The financial disaster that The Wizard of Oz was spelled the end of Larry Semon's career, and apparently his life. He did another film and a bunch of shorts, but would die in 1928 under unclear circumstances. I'm sure a bottle was involved.

I wanted to like this movie. It did have a lot going for it. But the weakness of the overall narrative and the tediousness of the bits made it fall short. And the samboesque stereotype didn't help. What a way to treat a war veteran. AMRU 2.5.
"I have heard that these alley cats like dark meat - personally, I'm not afraid!"

Thursday, July 30, 2015

Jaws (1975)

A NYC cop (Roy Scheider) takes the job of Chief of Police on a small island. A young girl is killed by a shark, but the townspeople are hesitant to close the beaches because the forth of July is coming and they rely on tourist dollars. After several more attacks, they hire an old salt to hunt the fish down.

Before I continue, allow me to confess that Jaws is one of my essential films. I could go on and on (and on AND ON!) about my personal history with Jaws, but that would bore even me. Just let me say that I read the book before they made the film (even did a book report on it), my parents vacationed on Martha's Vinyard during filming, and the local dive cinema played it the entire summer so I went again and again. I started seeing films at Movies on the Block and brought my family to see Jaws.

Seeing it again, and on the big screen, emphasized that every scene is a masterpiece. Nothing was included that wasn't exceptional. If anyone doubts Spielberg's genius, point to Jaws. He's not infallible, mind you, but there is no improving on this film.

Here's what I found interesting: I remembered every nuance of this film. Every turn of phrase, every meaningful glance. Everything. Ingrained permanently in my grey matter. Susan Backlinie played Chrissie, the first victim. Denise Cheshire played Chrissie when swimming. The two would team up the same way again for 1941. There is so much interesting (to me) trivia about this film that I am incapable of editing myself. Go to IMDb and read it for yourself. Better yet, watch the film, then the video included at the bottom.

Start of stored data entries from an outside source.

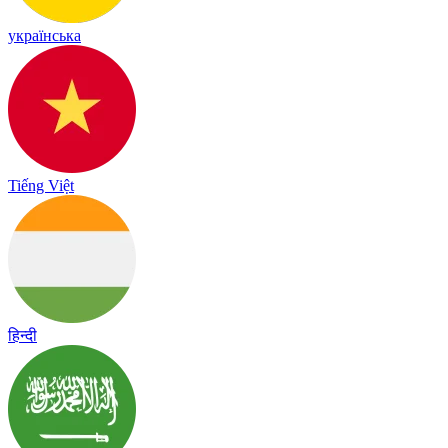
українська
Tiếng Việt
हिन्दी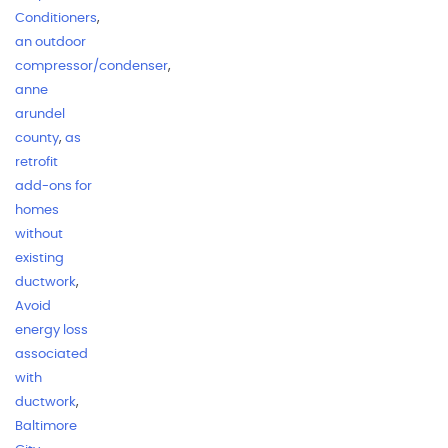
Conditioners
,
an outdoor
compressor/condenser
,
anne
arundel
county
,
as
retrofit
add-ons for
homes
without
existing
ductwork
,
Avoid
energy loss
associated
with
ductwork
,
Baltimore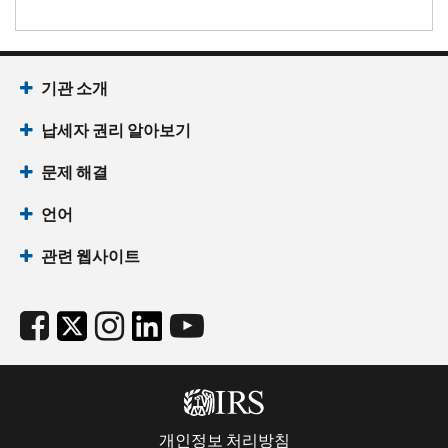
기관 소개
납세자 권리 알아보기
문제 해결
언어
관련 웹사이트
개인정보 처리방침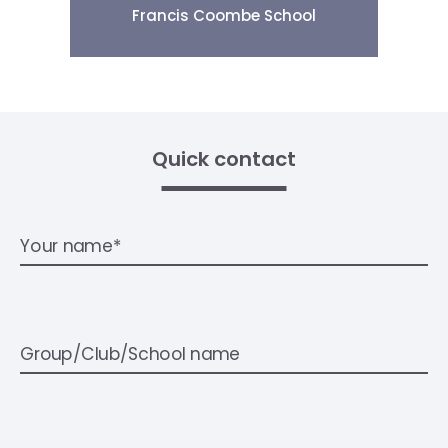
Francis Coombe School
Quick contact
Your name*
Group/Club/School name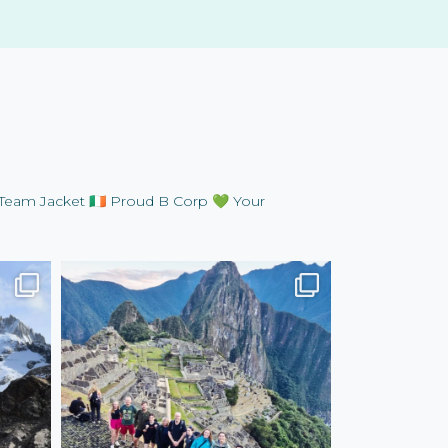
Team Jacket
🇮🇪 Proud B Corp
💚 Your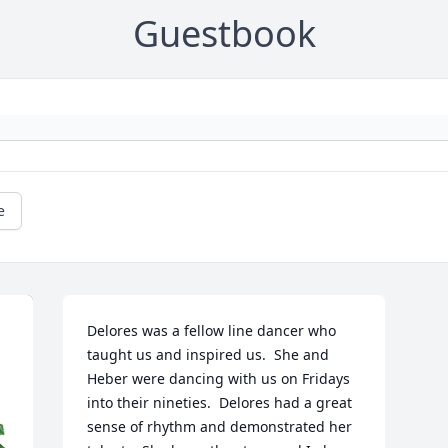
Guestbook
e
Delores was a fellow line dancer who 
taught us and inspired us.  She and 
Heber were dancing with us on Fridays 
into their nineties.  Delores had a great 
sense of rhythm and demonstrated her 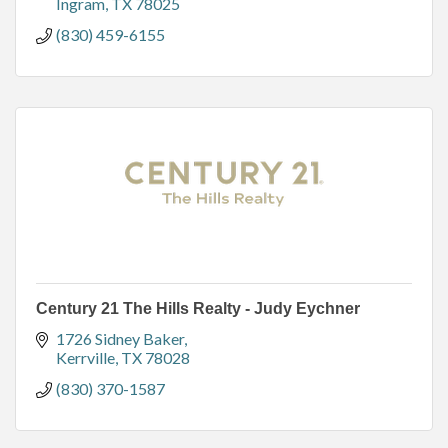
Ingram
TX
78025
(830) 459-6155
Century 21 The Hills Realty - Judy Eychner
1726 Sidney Baker
Kerrville
TX
78028
(830) 370-1587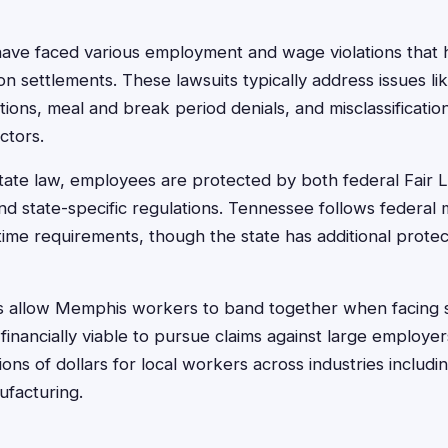
ve faced various employment and wage violations that h
tion settlements. These lawsuits typically address issues l
ions, meal and break period denials, and misclassificati
ctors.
ate law, employees are protected by both federal Fair 
nd state-specific regulations. Tennessee follows federa
ime requirements, though the state has additional protect
its allow Memphis workers to band together when facing 
t financially viable to pursue claims against large employe
ons of dollars for local workers across industries includin
ufacturing.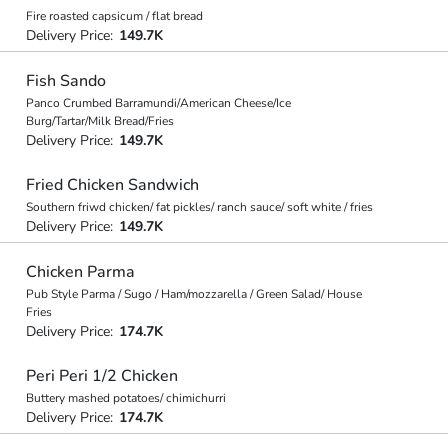
Fire roasted capsicum / flat bread
Delivery Price:
149.7K
Fish Sando
Panco Crumbed Barramundi/American Cheese/Ice
Burg/Tartar/Milk Bread/Fries
Delivery Price:
149.7K
Fried Chicken Sandwich
Southern friwd chicken/ fat pickles/ ranch sauce/ soft white / fries
Delivery Price:
149.7K
Chicken Parma
Pub Style Parma / Sugo / Ham/mozzarella / Green Salad/ House
Fries
Delivery Price:
174.7K
Peri Peri 1/2 Chicken
Buttery mashed potatoes/ chimichurri
Delivery Price:
174.7K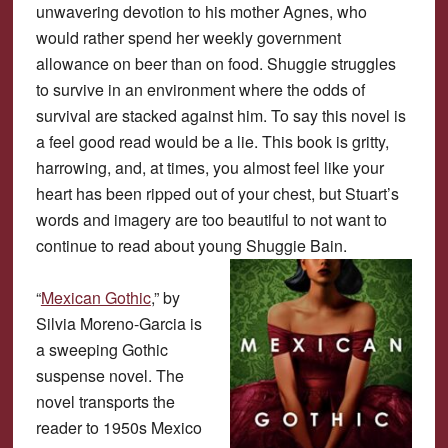
unwavering devotion to his mother Agnes, who
would rather spend her weekly government
allowance on beer than on food. Shuggie struggles
to survive in an environment where the odds of
survival are stacked against him. To say this novel is
a feel good read would be a lie. This book is gritty,
harrowing, and, at times, you almost feel like your
heart has been ripped out of your chest, but Stuart’s
words and imagery are too beautiful to not want to
continue to read about young Shuggie Bain.
“
Mexican Gothic
,” by
Silvia Moreno-Garcia is
a sweeping Gothic
suspense novel. The
novel transports the
reader to 1950s Mexico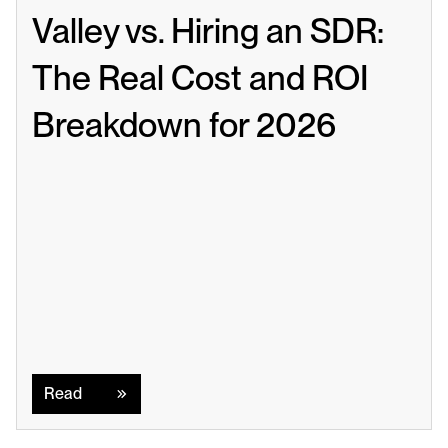
Valley vs. Hiring an SDR: 
The Real Cost and ROI 
Breakdown for 2026
Read
Read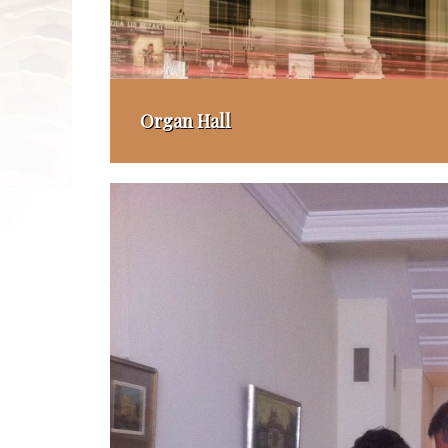
Organ Hall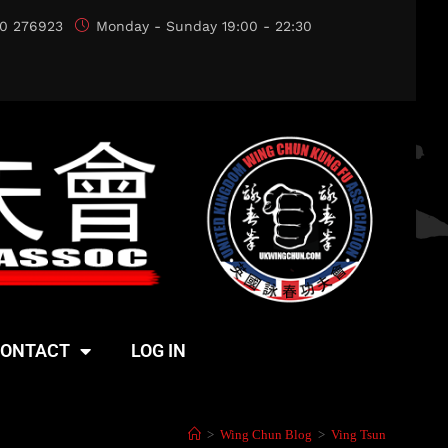
0 276923
Monday - Sunday 19:00 - 22:30
ONTACT
LOG IN
>
Wing Chun Blog
>
Ving Tsun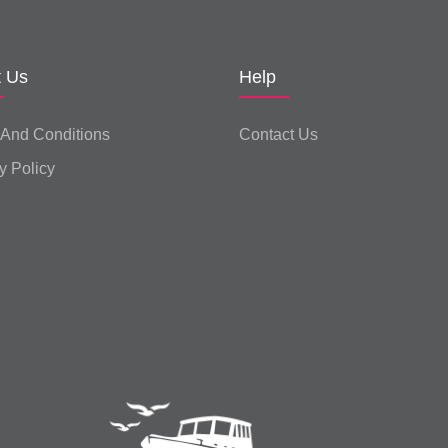
t Us
Help
 And Conditions
Contact Us
y Policy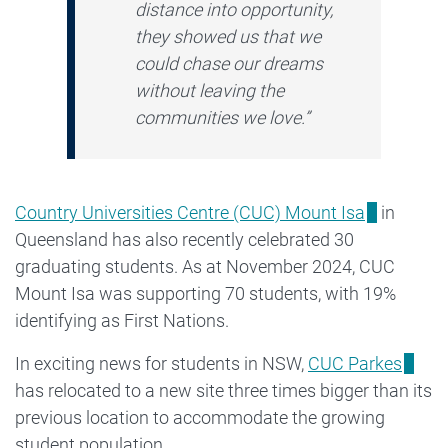
distance into opportunity,
they showed us that we
could chase our dreams
without leaving the
communities we love.”
Country Universities Centre (CUC) Mount Isa
in
Queensland has also recently celebrated 30
graduating students. As at November 2024, CUC
Mount Isa was supporting 70 students, with 19%
identifying as First Nations.
In exciting news for students in NSW,
CUC Parkes
has relocated to a new site three times bigger than its
previous location to accommodate the growing
student population.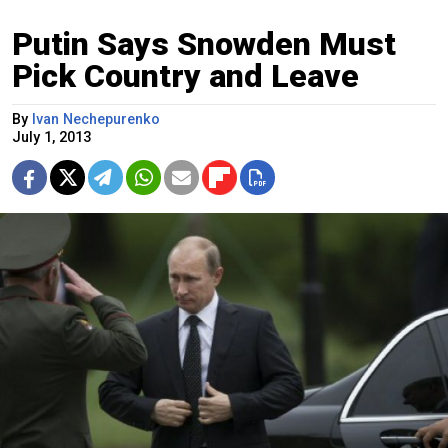
Putin Says Snowden Must
Pick Country and Leave
By
Ivan Nechepurenko
July 1, 2013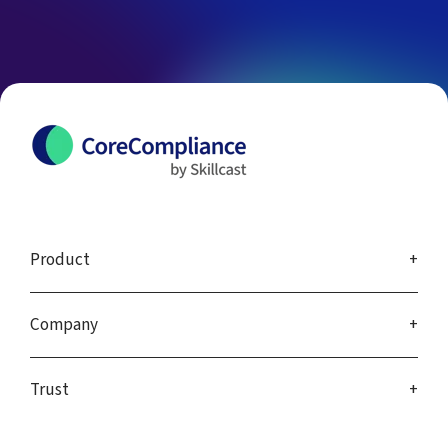
Product
Company
Trust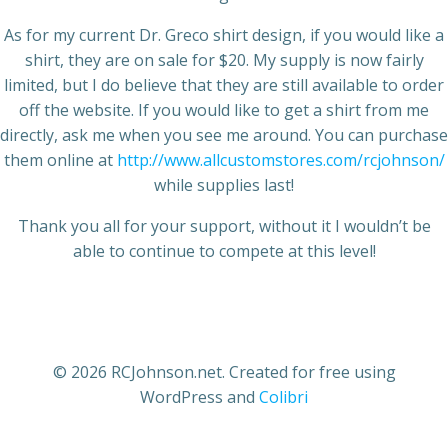
As for my current Dr. Greco shirt design, if you would like a
shirt, they are on sale for $20. My supply is now fairly
limited, but I do believe that they are still available to order
off the website. If you would like to get a shirt from me
directly, ask me when you see me around. You can purchase
them online at
http://www.allcustomstores.com/rcjohnson/
while supplies last!
Thank you all for your support, without it I wouldn’t be
able to continue to compete at this level!
© 2026 RCJohnson.net. Created for free using
WordPress and
Colibri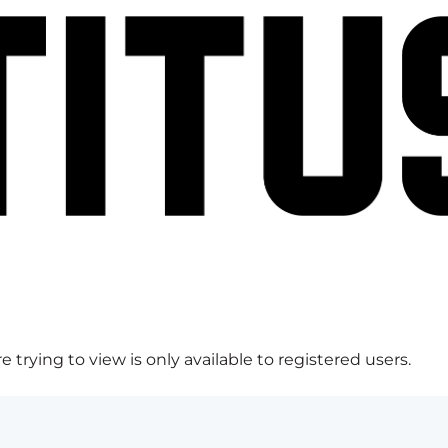
 trying to view is only available to registered users.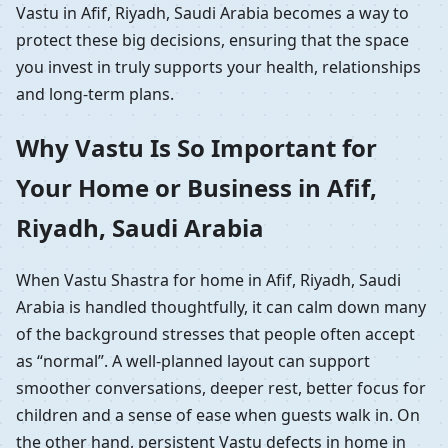
Vastu in Afif, Riyadh, Saudi Arabia becomes a way to
protect these big decisions, ensuring that the space
you invest in truly supports your health, relationships
and long-term plans.
Why Vastu Is So Important for
Your Home or Business in Afif,
Riyadh, Saudi Arabia
When Vastu Shastra for home in Afif, Riyadh, Saudi
Arabia is handled thoughtfully, it can calm down many
of the background stresses that people often accept
as “normal”. A well-planned layout can support
smoother conversations, deeper rest, better focus for
children and a sense of ease when guests walk in. On
the other hand, persistent Vastu defects in home in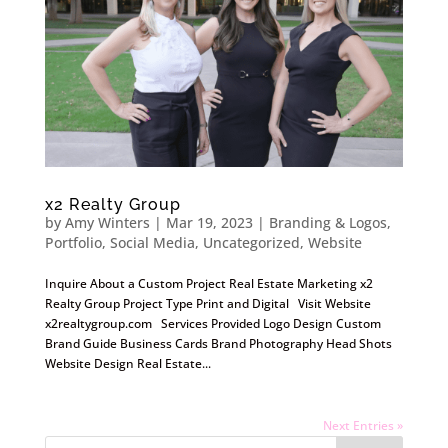
x2 Realty Group
by
Amy Winters
|
Mar 19, 2023
|
Branding & Logos
,
Portfolio
,
Social Media
,
Uncategorized
,
Website
Inquire About a Custom Project Real Estate Marketing x2
Realty Group Project Type Print and Digital Visit Website
x2realtygroup.com Services Provided Logo Design Custom
Brand Guide Business Cards Brand Photography Head Shots
Website Design Real Estate...
Next Entries »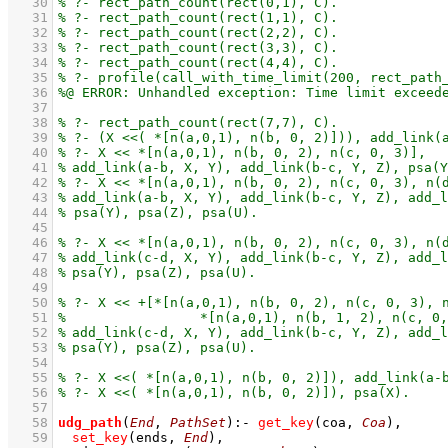
   30
   31
   32
   33
   34
   35
   36
   37
   38
   39
   40
   41
   42
   43
   44
   45
   46
   47
   48
   49
   50
   51
   52
   53
   54
   55
   56
   57
   58
udg_path
(
End
, 
PathSet
)
:-
get_key
(coa, 
Coa
)
,
   59
set_key
(ends, 
End
)
,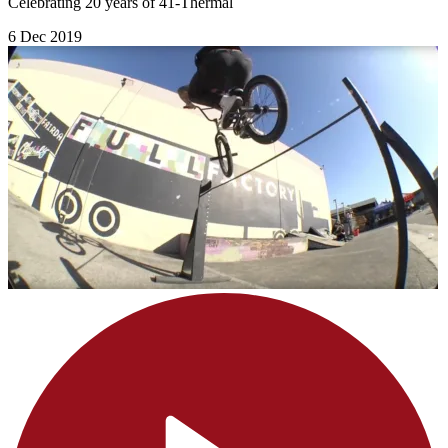
Celebrating 20 years of 41-Thermal
6 Dec 2019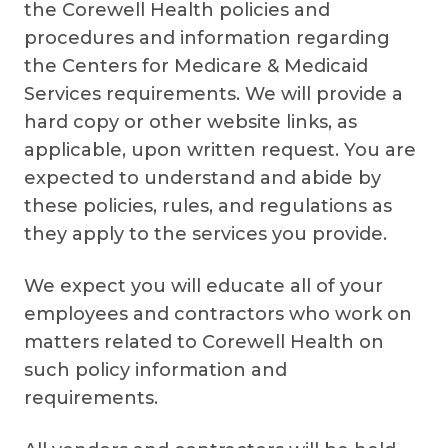
the Corewell Health policies and
procedures and information regarding
the Centers for Medicare & Medicaid
Services requirements. We will provide a
hard copy or other website links, as
applicable, upon written request. You are
expected to understand and abide by
these policies, rules, and regulations as
they apply to the services you provide.
We expect you will educate all of your
employees and contractors who work on
matters related to Corewell Health on
such policy information and
requirements.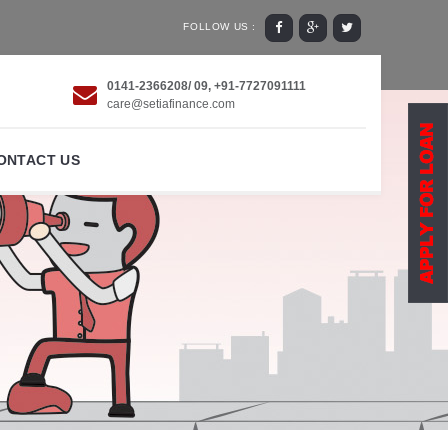
FOLLOW US :
0141-2366208/ 09, +91-7727091111
care@setiafinance.com
ONTACT US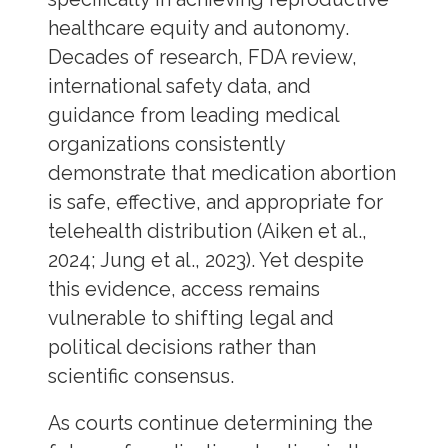
healthcare equity and autonomy.
Decades of research, FDA review,
international safety data, and
guidance from leading medical
organizations consistently
demonstrate that medication abortion
is safe, effective, and appropriate for
telehealth distribution (Aiken et al.,
2024; Jung et al., 2023). Yet despite
this evidence, access remains
vulnerable to shifting legal and
political decisions rather than
scientific consensus.
As courts continue determining the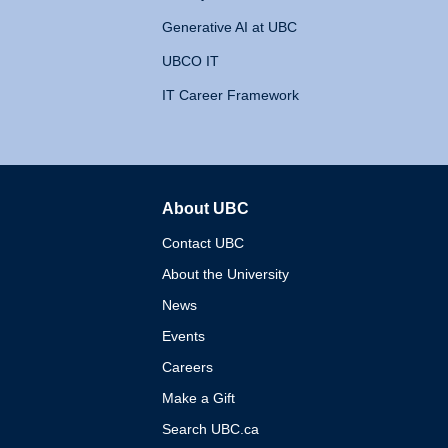
Generative AI at UBC
UBCO IT
IT Career Framework
About UBC
The University of British 
Contact UBC
About the University
News
Events
Careers
Make a Gift
Search UBC.ca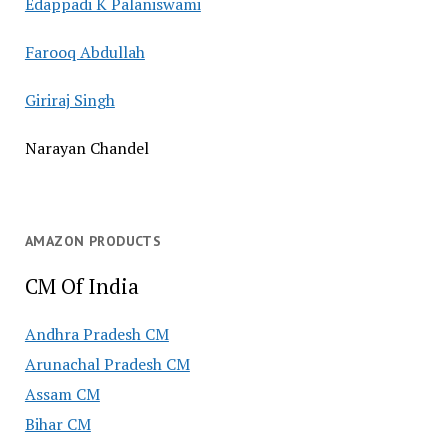
Edappadi K Palaniswami
Farooq Abdullah
Giriraj Singh
Narayan Chandel
AMAZON PRODUCTS
CM Of India
Andhra Pradesh CM
Arunachal Pradesh CM
Assam CM
Bihar CM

Wonderful visual storytelling, pitch perfect dialog, incredible acting, and perfect editing. The only thing that could have made it better would be if the two jack-asses didn't get into a fist fight right at Ben Gardner's big scene. AMRU 5.
"Here's to swimmin' with bow-legged women!"

 

Thursday, July 23, 2015

The Curse of Frankenstein (1957)

The good doctor (Peter Cushing) is in prison waiting execution when he tells his story to a priest, and it goes something like this: Young Victor is rich, becomes an rich orphan, is brilliant, hires a tutor, somehow grows older than his tutor, then starts playing with things God did not intend. Then he goes to jail ...

The original took serious liberties with the source material, and Hammer films were threatened with a lawsuit if any of it's story or images were copied. So, we are left with the elements brilliant and privileged scientist, taking science too far, creation of a monster, and bad consequences. Mix elements thoroughly and bake for 45 minutes and you get a new version of Frankenstein. Or Jekyll and Hyde. Same deal.

TCM played a pile of Christopher Lee films a couple weeks after his passing. Because interesting films on TCM come in waves, I had filled my DVR with good stuff and had to be very selective what I saved. This was the lone Lee film that made the cut.

Formal, stilted acting, mostly unoriginal story, and a complete lack of actual scares or surprises is mostly saved by decent set design and photography, and Lee's performance. Very much a Hammer production. AMRU 3.5.
Christopher Lee: "I've got no lines!"
Peter Cushing: "You're lucky. I've read the script."